# Manette PS3 dualshock 3 ( sixaxis )



## KOVU (26 Août 2010)

Bonjours,

J'ai installer le pilote ( non officiel : pour que le bluetooth reconnais la manette )
http://tattiebogle.net/index.php/ProjectRoot/Ps3Controller
La manette est reconnue par le mac ( enfin en niveau detection ).





Mais en dehors de sa, la manette est pas jumelé, et l'os ne répond pas a au pad.
Et aucun jeux non plus.

J'ai aussi un pad 360, mais elle c'est pire, car même le bluetooth ne la detecte pas.
Car j'aimerais jouer a Bioshock avec une manette.
Donc si un pouvez m'aidez svp et merci d'avance.

A t'il autre chose a faire ou a installer ?

Bonne fin de journée a vous.


----------



## Onmac (26 Août 2010)

Sony a bloqué toute connection a un appareil étrangé mais avec la manette Xbox c'est pas normal.
Essaye avec PC.


----------



## KOVU (26 Août 2010)

Onmac a dit:


> Sony a bloqué toute connection a un appareil étrangé mais avec la manette Xbox c'est pas normal.
> Essaye avec PC.



La manette a pas de firmware,
Que la console bloque les appareils étranger c'est possible.
Mais pas l'inverse ( a moins que apple ont bloquer ) : mais je doute car certain pretende arriver a la faire marcher.
Sinon, aucun moyen pour faire marcher la manette de la 360 ? tend que un des deux marche, sa me va.
Mais ma preference va pour la manette ps3.

Edit :
J'ai achetez Bioshock sur mac.


----------



## Pascal 77 (27 Août 2010)

Perso, j'utilise une manette Logitech Rumblepad 2, qui dispose exactement des mêmes commandes que la manette de playstation 2/3 (et à quasiment la même forme/ergonomie), et ça fonctionne parfaitement sans avoir à installer quelque pilote que ce soit.

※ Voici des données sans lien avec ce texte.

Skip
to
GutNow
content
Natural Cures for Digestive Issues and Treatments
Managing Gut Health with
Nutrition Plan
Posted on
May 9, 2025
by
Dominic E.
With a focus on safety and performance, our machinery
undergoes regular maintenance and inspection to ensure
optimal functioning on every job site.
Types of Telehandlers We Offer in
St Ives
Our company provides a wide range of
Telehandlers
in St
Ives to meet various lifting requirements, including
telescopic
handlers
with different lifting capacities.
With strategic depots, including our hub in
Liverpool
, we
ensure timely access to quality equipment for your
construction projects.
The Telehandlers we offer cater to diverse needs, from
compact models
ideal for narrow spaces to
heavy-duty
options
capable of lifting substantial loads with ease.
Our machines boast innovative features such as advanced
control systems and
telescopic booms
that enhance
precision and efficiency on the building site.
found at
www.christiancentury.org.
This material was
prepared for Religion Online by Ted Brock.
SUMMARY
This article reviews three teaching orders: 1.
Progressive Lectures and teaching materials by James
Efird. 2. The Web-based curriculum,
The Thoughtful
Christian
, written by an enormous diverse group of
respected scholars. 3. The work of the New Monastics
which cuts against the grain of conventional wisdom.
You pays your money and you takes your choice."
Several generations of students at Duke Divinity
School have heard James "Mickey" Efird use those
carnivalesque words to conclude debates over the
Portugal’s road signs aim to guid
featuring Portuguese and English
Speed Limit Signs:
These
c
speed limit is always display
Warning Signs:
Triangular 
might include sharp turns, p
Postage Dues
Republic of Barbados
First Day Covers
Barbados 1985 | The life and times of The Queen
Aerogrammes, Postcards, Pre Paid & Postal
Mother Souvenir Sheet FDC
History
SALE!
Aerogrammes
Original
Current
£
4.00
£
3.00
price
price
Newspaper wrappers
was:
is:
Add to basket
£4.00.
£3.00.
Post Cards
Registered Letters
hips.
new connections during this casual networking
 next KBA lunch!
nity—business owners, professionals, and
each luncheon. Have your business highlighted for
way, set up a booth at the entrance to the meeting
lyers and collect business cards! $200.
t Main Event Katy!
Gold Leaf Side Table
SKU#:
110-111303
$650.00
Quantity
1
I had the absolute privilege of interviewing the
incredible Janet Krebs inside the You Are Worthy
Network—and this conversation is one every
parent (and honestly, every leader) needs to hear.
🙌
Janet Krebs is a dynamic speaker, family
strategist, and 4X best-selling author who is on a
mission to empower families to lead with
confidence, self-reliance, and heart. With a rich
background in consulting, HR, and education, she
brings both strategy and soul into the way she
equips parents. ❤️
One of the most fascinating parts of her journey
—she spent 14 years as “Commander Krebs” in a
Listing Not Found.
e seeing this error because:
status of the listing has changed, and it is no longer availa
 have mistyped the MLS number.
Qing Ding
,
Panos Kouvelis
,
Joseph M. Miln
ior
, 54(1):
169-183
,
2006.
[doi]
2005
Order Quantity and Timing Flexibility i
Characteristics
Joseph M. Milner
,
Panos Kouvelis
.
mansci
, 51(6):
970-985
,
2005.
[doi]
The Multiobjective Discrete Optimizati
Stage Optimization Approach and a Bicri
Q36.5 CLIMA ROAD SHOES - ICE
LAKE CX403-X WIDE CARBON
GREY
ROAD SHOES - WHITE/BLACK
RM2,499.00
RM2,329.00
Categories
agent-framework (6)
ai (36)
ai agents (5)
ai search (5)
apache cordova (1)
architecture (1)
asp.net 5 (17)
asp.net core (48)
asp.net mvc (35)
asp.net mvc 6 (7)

Ma manette USB date de quelques années déjà (2003, 2004 ? Par là), il est fort possible que Logitech en ait sorti une version Bluetooth depuis !


----------



## KOVU (27 Août 2010)

J'ai la console de sony, donc sa m'éviteras d'achetez une manette 
Pourtant j'ai suivis le TUTO : et la manette est bien détectez par le bluetooth, mais l'i-mac l'ignore comme si le bluetooth l'avait pas détectez. 
Après quelle sois reconnue en usb ou en bluetooth sa m'es egal.


----------



## Pascal 77 (27 Août 2010)

Mon fils a une PS3 (il en est même à sa deuxième), ça fait beau temps qu'il a renoncé, aucun des tutos qu'il a pu trouver et suivre ne fonctionnait !


----------



## Onmac (29 Août 2010)

KOVU a dit:


> La manette a pas de firmware,
> Que la console bloque les appareils étranger c'est possible.
> Mais pas l'inverse ( a moins que apple ont bloquer ) : mais je doute car certain pretende arriver a la faire marcher.
> Sinon, aucun moyen pour faire marcher la manette de la 360 ? tend que un des deux marche, sa me va.
> ...


La manette ne reconnait que ce quel connait  Pour jouer avec une manette de PS3 avec la PS3 on est obliger de la brancher a la PS3 pour une "syncronisation" après je ne sais pas si c'est équivalent pour MAC/PC... Je pense quand même


----------



## Le Gognol (18 Septembre 2010)

Hello...

Dans un genre légèrement différent, quelqu'un a-til eu l'occasion de tester ce genre d'adaptateur sur Mac ?

'+


----------



## captainAmerica2 (8 Octobre 2010)

Je viens de tester à li'nstant ce driver pour la Sixaxis de la PS3 sur Mac (là sur le macbookpro SnowLeopard). La manette est reconnue nickel et opérationnelle. Par contre, j'ai meme pas essayé que ça soit via le blutooth, mais connecté en USB.


----------



## Onmac (9 Octobre 2010)

Je vais essayer également mais je suis moins sur...
Au fait certains dise qu'il y a un difference en la manette "Sixaxis" et la Dualshock 3?
Vrai ou bidon?


----------